Four helmet-to-helmet hits against Cam Newton in Thursday night's game against the Broncos have many Panthers fans up in arms about the calls, and if the NFL followed their new concussion protocol. 
"I think some of them were hits that most certainly should have drawn flags, in my opinion they do. But again that's up to the referees," Coach Rivera said. 
Coach Rivera said he's sure the NFL's concussion protocol was followed properly. 
"There's a protocol, there's a set of rules these trained professionals have to follow and the understanding is that when things first happened...they followed protocol," Coach Rivera said. 
Last season, the NFL implemented independent injury spotters who have the power to stop the game if they feel a player has suffered an injury, like concussion. 
"Our doctor and the independent come together and they go on and look at it immediately on instant replay and in this case it happened," Coach Rivera explained. 

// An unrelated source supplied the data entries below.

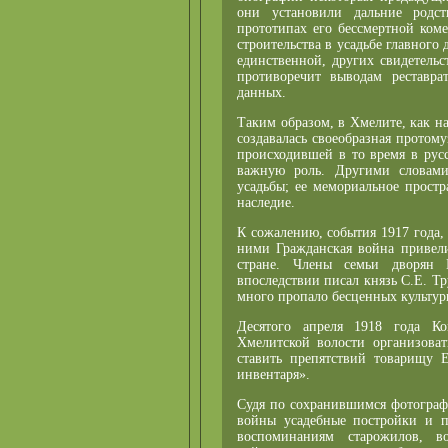
они установили дальние родс
прототипах его бессмертной ком
строительства в усадьбе главного
единственной, других свидетельс
противоречит выводам реставра
данных.
Таким образом, в Хмелите, как н
создавалась своеобразная протому
происходившей в то время в русс
важную роль. Другими словами,
усадьбы; ее мемориальное простр
наследие.
К сожалению, события 1917 года,
ними Гражданская война привели
стране. Члены семьи дворян 
впоследствии писал князь С.Е. Т
много пропало бесценных культу
Десятого апреля 1918 года Ко
Хмелитской волости организова
ставить препятствий товарищу 
инвентаря».
Судя по сохранившимся фотограф
войны усадебные постройки и п
воспоминаниям старожилов, 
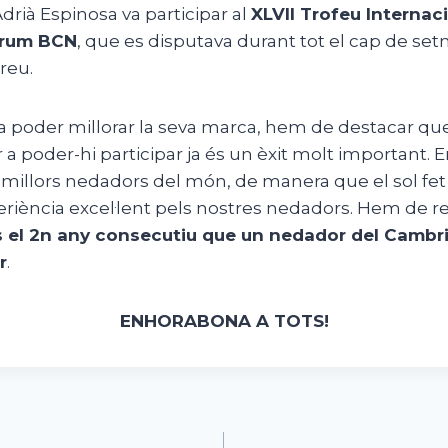
Adrià Espinosa va participar al
XLVII Trofeu Internac
trum BCN
, que es disputava durant tot el cap de set
reu.
 va poder millorar la seva marca, hem de destacar que 
r a poder-hi participar ja és un èxit molt important. 
s millors nedadors del món, de manera que el sol fet 
riència excel·lent pels nostres nedadors. Hem de 
 el 2n any consecutiu que un nedador del Cambri
r
.
ENHORABONA A TOTS!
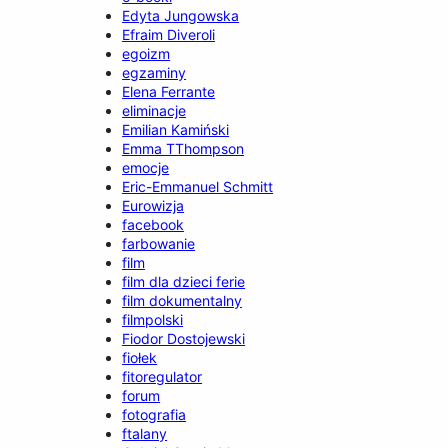
Edyta Jungowska
Efraim Diveroli
egoizm
egzaminy
Elena Ferrante
eliminacje
Emilian Kamiński
Emma TThompson
emocje
Eric-Emmanuel Schmitt
Eurowizja
facebook
farbowanie
film
film dla dzieci ferie
film dokumentalny
filmpolski
Fiodor Dostojewski
fiołek
fitoregulator
forum
fotografia
ftalany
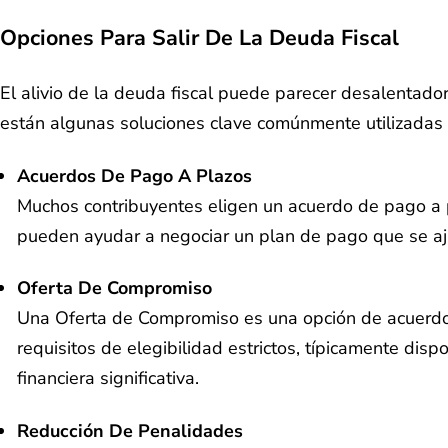
Opciones Para Salir De La Deuda Fiscal
El alivio de la deuda fiscal puede parecer desalentado
están algunas soluciones clave comúnmente utilizadas p
Acuerdos De Pago A Plazos
Muchos contribuyentes eligen un acuerdo de pago a 
pueden ayudar a negociar un plan de pago que se ajus
Oferta De Compromiso
Una Oferta de Compromiso es una opción de acuerdo q
requisitos de elegibilidad estrictos, típicamente di
financiera significativa.
Reducción De Penalidades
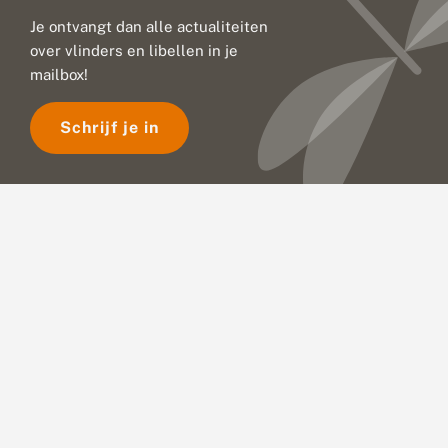
Je ontvangt dan alle actualiteiten
over vlinders en libellen in je
mailbox!
Schrijf je in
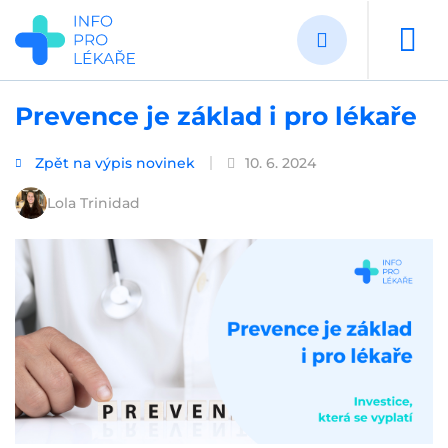
Přejít
k
hlavnímu
obsahu
Prevence je základ i pro lékaře
Zpět na výpis novinek
10. 6. 2024
Lola Trinidad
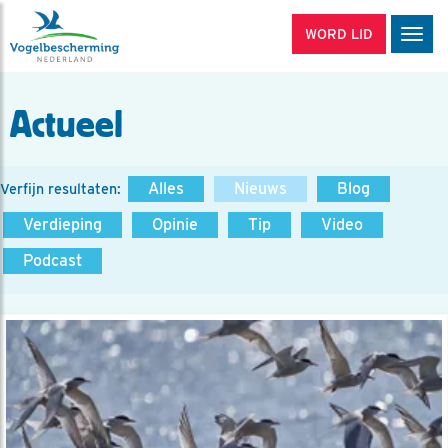
WORD LID
Men
Actueel
Alles
Nieuws
Blog
Verfijn resultaten:
Verdieping
Opinie
Tip
Video
Podcast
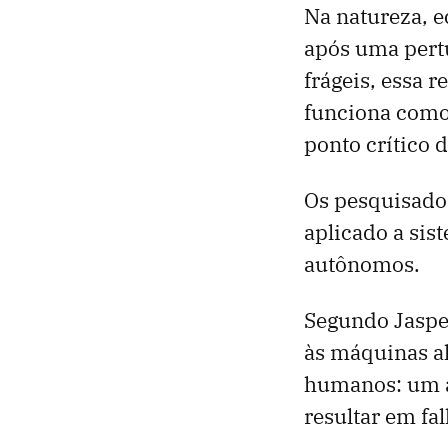
Na natureza, 
após uma pert
frágeis, essa 
funciona como 
ponto crítico d
Os pesquisador
aplicado a sis
autônomos.
Segundo Jasper
às máquinas al
humanos: um a
resultar em fal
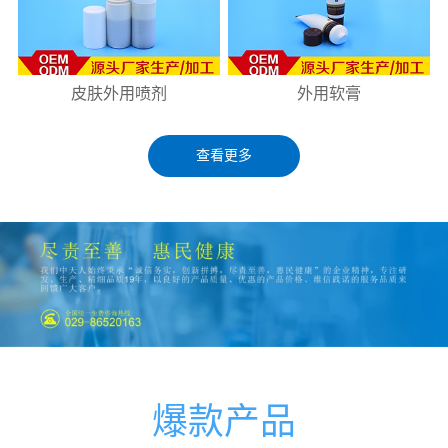
皮肤外用喷剂
外用软膏
查看更多
爆款产品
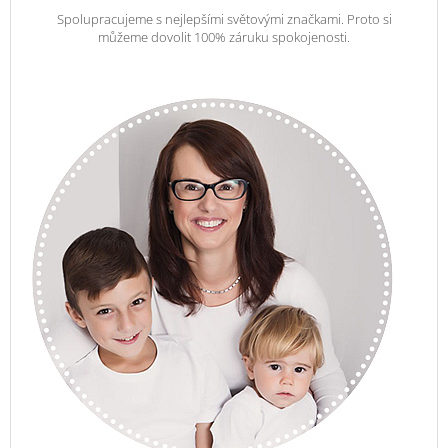
Spolupracujeme s nejlepšími světovými značkami. Proto si
můžeme dovolit 100% záruku spokojenosti.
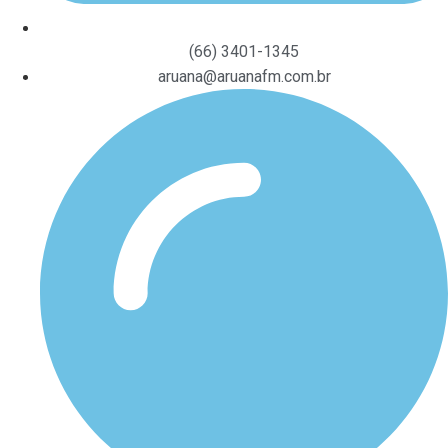
(66) 3401-1345
aruana@aruanafm.com.br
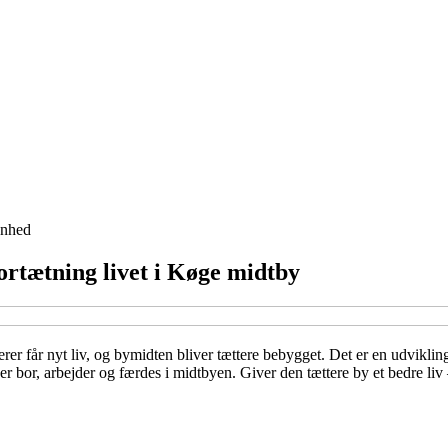
nhed
ortætning livet i Køge midtby
rer får nyt liv, og bymidten bliver tættere bebygget. Det er en udvikli
bor, arbejder og færdes i midtbyen. Giver den tættere by et bedre liv – 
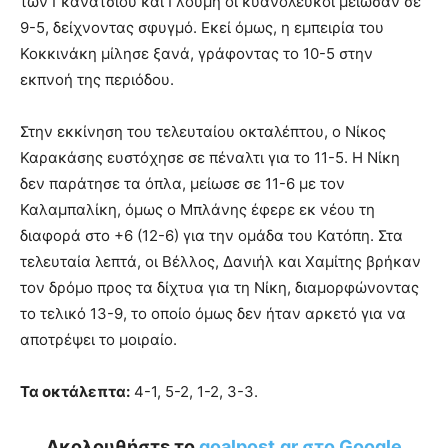
των Γκανάτσιου και Γλούμη οι κυανόλευκοι μείωσαν σε
9-5, δείχνοντας σφυγμό. Εκεί όμως, η εμπειρία του
Κοκκινάκη μίλησε ξανά, γράφοντας το 10-5 στην
εκπνοή της περιόδου.
Στην εκκίνηση του τελευταίου οκταλέπτου, ο Νίκος
Καρακάσης ευστόχησε σε πέναλτι για το 11-5. Η Νίκη
δεν παράτησε τα όπλα, μείωσε σε 11-6 με τον
Καλαμπαλίκη, όμως ο Μπλάνης έφερε εκ νέου τη
διαφορά στο +6 (12-6) για την ομάδα του Κατόπη. Στα
τελευταία λεπτά, οι Βέλλος, Δανιήλ και Χαμίτης βρήκαν
τον δρόμο προς τα δίχτυα για τη Νίκη, διαμορφώνοντας
το τελικό 13-9, το οποίο όμως δεν ήταν αρκετό για να
αποτρέψει το μοιραίο.
Τα οκτάλεπτα:
4-1, 5-2, 1-2, 3-3.
Ακολουθήστε το
goalpost.gr στο Google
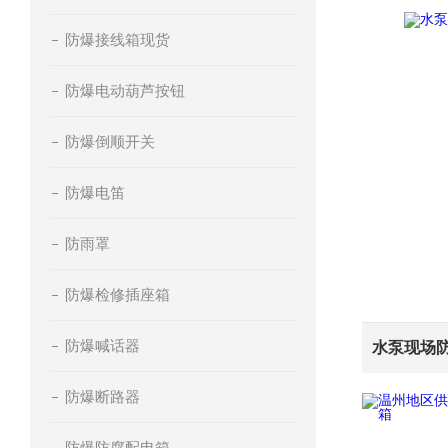
防爆接线箱现货
防爆电动葫芦按钮
防爆倒顺开关
防爆电笛
防雨罩
防爆检修插座箱
防爆喊话器
防爆断路器
防爆防腐配电箱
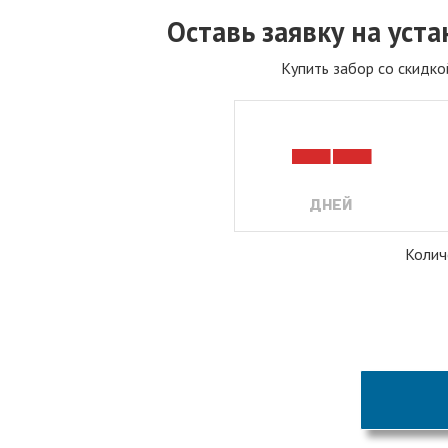
Оставь заявку на уст
Купить забор со скидк
--
ДНЕЙ
Колич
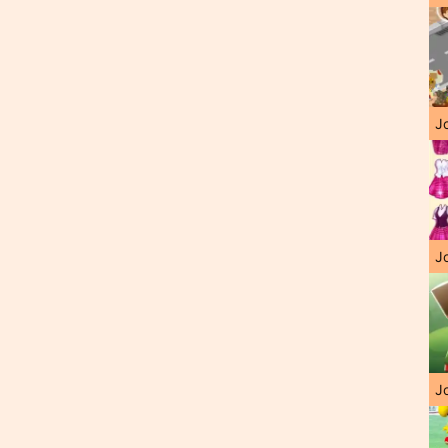
J
Jo
Jo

The NFL release a statement Friday morning saying medical officials determined Cam was fine to play, stating: 
"There were no indications of a concussion that would require further evaluation and the removal of the player from the game."
But the actions take in the game, many said, prove otherwise. 
"There is certainly evidence that someone going back into a game, having a second blow or a third blow in a short period of time. may have more accumulative effect than spacing them out. So that is a part of their reasoning behind the protocol," Carolina Healthspan Institute Neuroscience Specialist Dr. Ronald Brown said. 
Dr. Brown treats the long-term effects of concussions. He said symptoms may not show up right away, but like anything catching it early on is key. 
"There are absolutely things that can be monitored, testing that can be used. Within the next few years we will have some better testing that would make us a little bit more serious about treating the problem," Dr. Brown said.
Coach Rivera during his news conference Friday said something needs to change - if those hits would have been flagged from the beginning - they most likely wouldn't have continued during the game.